Is there something I could do maintenance wise to keep it from messing up like that again?

And thank you all very much for such quick replies
My set-up keeps spiking in Safari, activity rockets to 100% and then down to 2%. Is it connected to Safari, perhaps?
 

frenetic

macrumors regular
Feb 11, 2004
228
27
Amsterdam
This sounds very much like a hard drive failing. Open disk utility, and check the smart status of your drive. If it says failing, back up crucial data immediately. If I were you I would also run the disk utility from the install disk and run "repair disk".
 

NextTuesday

macrumors member
Aug 31, 2006
86
0
Cork, Ireland
Might I reccommend (as a second last resort, last being contacting Apple) wiping your Hard-Drive and re-installing OS X again? (after you back-up, of course)
 

sunfast

macrumors 68020
Original poster
Oct 14, 2005
2,135
53
frenetic said:
This sounds very much like a hard drive failing. Open disk utility, and check the smart status of your drive. If it says failing, back up crucial data immediately. If I were you I would also run the disk utility from the install disk and run "repair disk".

This is interesting. I wondered about this and consequently verified the disk using disk utility. It reckoned it was all good. The drive isn't very old (1 year) so it shouldn't be wearing out should it?
 

mkrishnan

Moderator emeritus
Jan 9, 2004
29,776
15
Grand Rapids, MI, USA
You are way below the "mean time between failures." But there's an underlying normal distribution. Drives do occasionally fail early. Verifying the disk actually has NOTHING to do with this though. Be careful. Verifying means that the disk *logical* structure is valud -- not the physical structure. The check for physical structure is that Disk Utility should say the disk has a SMART status of Verified at the bottom of the window.
 

sunfast

macrumors 68020
Original poster
Oct 14, 2005
2,135
53
mkrishnan said:
You are way below the "mean time between failures." But there's an underlying normal distribution. Drives do occasionally fail early. Verifying the disk actually has NOTHING to do with this though. Be careful. Verifying means that the disk *logical* structure is valud -- not the physical structure. The check for physical structure is that Disk Utility should say the disk has a SMART status of Verified at the bottom of the window.

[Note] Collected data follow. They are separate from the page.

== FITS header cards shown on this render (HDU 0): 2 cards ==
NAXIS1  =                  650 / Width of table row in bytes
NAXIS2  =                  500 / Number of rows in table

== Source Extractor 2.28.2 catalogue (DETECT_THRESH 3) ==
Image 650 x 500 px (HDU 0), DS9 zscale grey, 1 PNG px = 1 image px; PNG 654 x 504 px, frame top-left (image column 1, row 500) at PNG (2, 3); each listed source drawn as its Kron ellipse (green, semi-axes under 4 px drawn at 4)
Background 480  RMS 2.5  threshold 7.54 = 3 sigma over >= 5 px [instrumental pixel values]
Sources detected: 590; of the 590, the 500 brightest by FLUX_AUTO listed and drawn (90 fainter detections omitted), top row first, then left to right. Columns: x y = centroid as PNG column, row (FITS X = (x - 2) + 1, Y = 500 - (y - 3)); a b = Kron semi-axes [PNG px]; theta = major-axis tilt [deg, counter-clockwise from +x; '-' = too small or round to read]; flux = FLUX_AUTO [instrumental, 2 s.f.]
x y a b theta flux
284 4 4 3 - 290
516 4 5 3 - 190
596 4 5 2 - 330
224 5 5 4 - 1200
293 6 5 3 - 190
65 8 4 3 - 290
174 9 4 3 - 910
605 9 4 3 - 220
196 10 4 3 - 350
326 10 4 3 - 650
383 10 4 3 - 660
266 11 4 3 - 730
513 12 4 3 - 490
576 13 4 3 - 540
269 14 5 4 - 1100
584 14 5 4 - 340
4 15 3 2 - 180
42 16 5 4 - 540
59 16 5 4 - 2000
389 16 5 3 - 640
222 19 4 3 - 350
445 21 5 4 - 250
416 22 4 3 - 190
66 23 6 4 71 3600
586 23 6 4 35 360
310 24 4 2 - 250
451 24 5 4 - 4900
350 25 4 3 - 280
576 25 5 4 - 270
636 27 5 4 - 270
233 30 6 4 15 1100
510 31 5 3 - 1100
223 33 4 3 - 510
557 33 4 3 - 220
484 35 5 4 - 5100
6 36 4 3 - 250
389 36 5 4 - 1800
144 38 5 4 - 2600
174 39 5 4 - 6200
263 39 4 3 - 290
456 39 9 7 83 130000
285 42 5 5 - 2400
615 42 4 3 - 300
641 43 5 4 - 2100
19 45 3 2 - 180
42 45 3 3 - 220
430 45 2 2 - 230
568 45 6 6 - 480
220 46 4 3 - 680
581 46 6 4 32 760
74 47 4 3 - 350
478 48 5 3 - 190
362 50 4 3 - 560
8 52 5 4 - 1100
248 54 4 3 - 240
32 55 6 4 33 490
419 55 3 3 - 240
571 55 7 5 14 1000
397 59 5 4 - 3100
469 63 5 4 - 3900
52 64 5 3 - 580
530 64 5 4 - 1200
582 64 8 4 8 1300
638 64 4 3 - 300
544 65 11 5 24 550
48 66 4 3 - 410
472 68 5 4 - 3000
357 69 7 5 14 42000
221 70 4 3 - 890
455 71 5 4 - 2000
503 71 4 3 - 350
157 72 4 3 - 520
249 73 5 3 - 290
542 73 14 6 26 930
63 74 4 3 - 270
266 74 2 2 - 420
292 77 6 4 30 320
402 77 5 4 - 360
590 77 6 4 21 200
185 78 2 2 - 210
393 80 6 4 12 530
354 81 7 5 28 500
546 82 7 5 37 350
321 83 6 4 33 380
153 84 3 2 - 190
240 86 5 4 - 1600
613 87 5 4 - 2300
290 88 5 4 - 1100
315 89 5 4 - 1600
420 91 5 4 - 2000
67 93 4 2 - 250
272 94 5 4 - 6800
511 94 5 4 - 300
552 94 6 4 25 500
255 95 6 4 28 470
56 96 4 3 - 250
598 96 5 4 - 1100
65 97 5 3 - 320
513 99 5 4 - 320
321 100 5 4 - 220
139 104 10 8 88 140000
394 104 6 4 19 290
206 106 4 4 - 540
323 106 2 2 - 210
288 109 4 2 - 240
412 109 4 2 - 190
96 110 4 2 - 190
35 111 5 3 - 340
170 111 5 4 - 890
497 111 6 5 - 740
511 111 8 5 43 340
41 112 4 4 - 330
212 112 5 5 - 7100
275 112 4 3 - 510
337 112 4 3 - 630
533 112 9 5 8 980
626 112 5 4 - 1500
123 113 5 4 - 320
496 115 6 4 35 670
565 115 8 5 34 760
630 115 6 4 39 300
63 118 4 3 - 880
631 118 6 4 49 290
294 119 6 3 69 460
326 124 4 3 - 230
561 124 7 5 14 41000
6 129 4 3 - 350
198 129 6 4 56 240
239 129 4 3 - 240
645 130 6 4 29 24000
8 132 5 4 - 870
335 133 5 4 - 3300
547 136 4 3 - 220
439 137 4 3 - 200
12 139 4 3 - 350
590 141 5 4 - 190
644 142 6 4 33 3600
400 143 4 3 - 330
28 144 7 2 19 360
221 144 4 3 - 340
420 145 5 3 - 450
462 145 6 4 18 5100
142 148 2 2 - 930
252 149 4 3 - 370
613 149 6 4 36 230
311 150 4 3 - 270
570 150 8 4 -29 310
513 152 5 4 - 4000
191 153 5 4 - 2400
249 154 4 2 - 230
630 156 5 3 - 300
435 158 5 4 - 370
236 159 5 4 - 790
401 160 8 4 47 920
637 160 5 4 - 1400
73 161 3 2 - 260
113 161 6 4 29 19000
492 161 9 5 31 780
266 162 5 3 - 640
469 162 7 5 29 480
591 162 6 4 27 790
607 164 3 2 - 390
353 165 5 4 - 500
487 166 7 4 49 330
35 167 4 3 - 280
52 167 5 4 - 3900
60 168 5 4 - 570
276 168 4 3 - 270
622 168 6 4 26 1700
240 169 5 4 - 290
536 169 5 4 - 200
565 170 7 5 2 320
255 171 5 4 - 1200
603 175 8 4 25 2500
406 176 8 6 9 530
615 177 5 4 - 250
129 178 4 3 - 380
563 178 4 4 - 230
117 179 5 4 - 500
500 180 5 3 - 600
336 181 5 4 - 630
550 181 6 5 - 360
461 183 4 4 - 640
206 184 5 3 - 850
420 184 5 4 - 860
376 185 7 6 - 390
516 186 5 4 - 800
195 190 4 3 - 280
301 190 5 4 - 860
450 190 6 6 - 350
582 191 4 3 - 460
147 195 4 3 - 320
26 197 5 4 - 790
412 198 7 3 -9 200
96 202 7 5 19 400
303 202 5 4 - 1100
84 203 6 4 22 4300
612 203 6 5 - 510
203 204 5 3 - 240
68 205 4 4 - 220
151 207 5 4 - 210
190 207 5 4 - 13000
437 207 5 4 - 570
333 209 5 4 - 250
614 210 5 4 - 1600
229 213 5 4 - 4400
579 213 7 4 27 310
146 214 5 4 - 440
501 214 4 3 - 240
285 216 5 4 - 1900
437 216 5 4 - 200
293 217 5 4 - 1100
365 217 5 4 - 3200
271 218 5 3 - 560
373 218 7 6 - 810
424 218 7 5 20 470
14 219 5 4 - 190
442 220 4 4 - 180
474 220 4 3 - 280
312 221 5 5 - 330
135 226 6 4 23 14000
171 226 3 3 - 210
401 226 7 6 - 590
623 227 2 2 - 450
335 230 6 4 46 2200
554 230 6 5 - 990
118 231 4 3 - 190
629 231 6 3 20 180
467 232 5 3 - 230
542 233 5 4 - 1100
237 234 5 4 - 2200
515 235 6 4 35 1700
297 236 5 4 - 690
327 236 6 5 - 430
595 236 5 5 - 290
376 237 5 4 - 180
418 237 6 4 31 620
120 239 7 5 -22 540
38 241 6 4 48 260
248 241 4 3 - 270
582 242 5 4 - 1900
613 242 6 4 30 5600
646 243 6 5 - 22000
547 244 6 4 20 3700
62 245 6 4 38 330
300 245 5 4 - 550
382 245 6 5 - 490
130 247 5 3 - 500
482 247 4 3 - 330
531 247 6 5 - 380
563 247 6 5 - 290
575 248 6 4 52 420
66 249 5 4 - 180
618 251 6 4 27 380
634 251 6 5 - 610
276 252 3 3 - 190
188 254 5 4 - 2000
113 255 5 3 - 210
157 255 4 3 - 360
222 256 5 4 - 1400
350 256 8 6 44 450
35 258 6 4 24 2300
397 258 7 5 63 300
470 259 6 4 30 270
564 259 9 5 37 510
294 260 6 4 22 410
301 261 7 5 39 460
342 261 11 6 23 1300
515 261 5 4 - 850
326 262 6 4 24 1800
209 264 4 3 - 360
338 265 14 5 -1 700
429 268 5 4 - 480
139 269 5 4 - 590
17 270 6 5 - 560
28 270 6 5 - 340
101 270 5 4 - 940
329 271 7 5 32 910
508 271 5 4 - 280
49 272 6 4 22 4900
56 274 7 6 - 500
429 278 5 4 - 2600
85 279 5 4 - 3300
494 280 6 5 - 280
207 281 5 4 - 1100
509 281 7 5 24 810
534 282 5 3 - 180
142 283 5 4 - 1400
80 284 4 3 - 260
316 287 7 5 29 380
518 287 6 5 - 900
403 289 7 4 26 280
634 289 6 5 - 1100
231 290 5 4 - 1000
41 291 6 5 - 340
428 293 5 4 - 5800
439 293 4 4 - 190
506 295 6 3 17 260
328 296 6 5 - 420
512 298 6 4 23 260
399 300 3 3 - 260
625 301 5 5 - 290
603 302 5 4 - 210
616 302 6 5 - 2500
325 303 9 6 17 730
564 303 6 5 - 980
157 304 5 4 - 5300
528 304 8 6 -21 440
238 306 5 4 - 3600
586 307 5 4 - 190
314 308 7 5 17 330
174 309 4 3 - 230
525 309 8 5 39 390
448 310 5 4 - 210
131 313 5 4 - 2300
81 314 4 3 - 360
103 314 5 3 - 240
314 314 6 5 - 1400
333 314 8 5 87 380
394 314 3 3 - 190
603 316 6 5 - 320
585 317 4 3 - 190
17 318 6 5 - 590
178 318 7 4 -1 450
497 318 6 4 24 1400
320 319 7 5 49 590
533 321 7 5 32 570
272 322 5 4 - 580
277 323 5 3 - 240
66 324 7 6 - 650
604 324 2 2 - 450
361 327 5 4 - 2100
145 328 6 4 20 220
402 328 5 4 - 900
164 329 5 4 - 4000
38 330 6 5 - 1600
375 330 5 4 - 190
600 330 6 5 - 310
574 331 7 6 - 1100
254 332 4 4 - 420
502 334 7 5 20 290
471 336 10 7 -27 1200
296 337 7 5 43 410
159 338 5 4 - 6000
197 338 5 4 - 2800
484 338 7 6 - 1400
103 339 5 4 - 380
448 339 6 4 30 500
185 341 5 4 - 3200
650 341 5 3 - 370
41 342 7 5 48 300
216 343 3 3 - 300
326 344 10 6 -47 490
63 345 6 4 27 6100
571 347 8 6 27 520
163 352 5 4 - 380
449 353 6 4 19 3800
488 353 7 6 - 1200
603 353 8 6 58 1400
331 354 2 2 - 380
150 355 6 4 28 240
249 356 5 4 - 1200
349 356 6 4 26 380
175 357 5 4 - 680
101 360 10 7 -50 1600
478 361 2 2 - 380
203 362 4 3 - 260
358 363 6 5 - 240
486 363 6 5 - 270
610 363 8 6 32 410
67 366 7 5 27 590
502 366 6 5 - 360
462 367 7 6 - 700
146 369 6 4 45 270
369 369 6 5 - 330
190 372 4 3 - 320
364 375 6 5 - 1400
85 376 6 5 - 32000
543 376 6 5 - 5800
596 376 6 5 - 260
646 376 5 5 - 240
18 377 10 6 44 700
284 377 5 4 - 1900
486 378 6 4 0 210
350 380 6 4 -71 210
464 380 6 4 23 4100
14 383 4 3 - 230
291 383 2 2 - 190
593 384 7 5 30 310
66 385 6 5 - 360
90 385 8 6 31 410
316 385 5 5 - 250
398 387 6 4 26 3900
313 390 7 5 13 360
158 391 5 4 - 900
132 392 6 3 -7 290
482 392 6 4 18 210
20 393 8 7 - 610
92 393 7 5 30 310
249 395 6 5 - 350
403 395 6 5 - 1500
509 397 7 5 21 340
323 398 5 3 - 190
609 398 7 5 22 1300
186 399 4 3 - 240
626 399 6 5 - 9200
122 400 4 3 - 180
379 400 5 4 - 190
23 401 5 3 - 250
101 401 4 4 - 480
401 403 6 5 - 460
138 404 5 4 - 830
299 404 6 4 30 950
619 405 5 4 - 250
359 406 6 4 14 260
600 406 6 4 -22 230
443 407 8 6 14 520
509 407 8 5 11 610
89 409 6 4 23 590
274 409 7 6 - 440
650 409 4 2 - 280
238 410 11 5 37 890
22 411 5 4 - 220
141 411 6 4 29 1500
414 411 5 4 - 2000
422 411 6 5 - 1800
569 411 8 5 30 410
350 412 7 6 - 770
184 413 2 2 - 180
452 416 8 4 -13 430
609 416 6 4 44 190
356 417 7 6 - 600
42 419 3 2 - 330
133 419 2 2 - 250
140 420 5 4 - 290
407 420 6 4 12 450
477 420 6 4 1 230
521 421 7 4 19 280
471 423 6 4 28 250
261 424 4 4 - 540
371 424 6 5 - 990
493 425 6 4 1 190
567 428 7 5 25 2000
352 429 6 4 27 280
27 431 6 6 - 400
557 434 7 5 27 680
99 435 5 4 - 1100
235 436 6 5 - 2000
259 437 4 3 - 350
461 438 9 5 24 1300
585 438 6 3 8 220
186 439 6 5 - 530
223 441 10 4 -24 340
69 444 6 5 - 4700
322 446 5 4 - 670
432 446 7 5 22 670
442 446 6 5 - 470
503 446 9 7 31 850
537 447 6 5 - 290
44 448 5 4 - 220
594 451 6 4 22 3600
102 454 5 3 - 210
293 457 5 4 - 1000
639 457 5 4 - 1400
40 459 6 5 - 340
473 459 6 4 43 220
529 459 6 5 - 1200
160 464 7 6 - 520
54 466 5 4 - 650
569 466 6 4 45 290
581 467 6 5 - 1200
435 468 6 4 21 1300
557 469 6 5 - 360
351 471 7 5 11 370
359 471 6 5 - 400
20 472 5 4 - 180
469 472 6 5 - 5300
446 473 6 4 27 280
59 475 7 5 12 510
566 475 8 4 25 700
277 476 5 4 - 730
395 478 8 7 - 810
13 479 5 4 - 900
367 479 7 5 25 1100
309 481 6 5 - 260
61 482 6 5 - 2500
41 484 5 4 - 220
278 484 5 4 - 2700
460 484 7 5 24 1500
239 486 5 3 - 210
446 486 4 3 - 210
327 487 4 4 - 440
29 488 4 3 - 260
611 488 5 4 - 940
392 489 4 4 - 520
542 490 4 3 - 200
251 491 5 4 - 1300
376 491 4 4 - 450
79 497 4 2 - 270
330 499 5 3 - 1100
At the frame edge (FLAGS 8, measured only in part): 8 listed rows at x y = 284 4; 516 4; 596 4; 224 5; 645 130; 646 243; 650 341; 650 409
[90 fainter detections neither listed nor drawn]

This is remembering off the top of my head (not at my mac now) but I think it said something like SMART status N/A. Does that make sense?
 

frenetic

macrumors regular
Feb 11, 2004
228
27
Amsterdam
I think that is a bad sign... If I am not mistaken your start-up hard disk should always be verifiable. Once yo get back to your mac check it out again.

I just had to think of a failed hard drive because that is exactly how my powerbook reacted when its hard drive failed: slow reaction times, taking ages to open apps...
 

sunfast

macrumors 68020
Original poster
Oct 14, 2005
2,135
53
frenetic said:
I think that is a bad sign... If I am not mistaken your start-up hard disk should always be verifiable. Once yo get back to your mac check it out again.

I just had to think of a failed hard drive because that is exactly how my powerbook reacted when its hard drive failed: slow reaction times, taking ages to open apps...

That's not my start up disk I wasn refering too - it's my USB2 external. Will check SMART status of my startup when I get home tonight.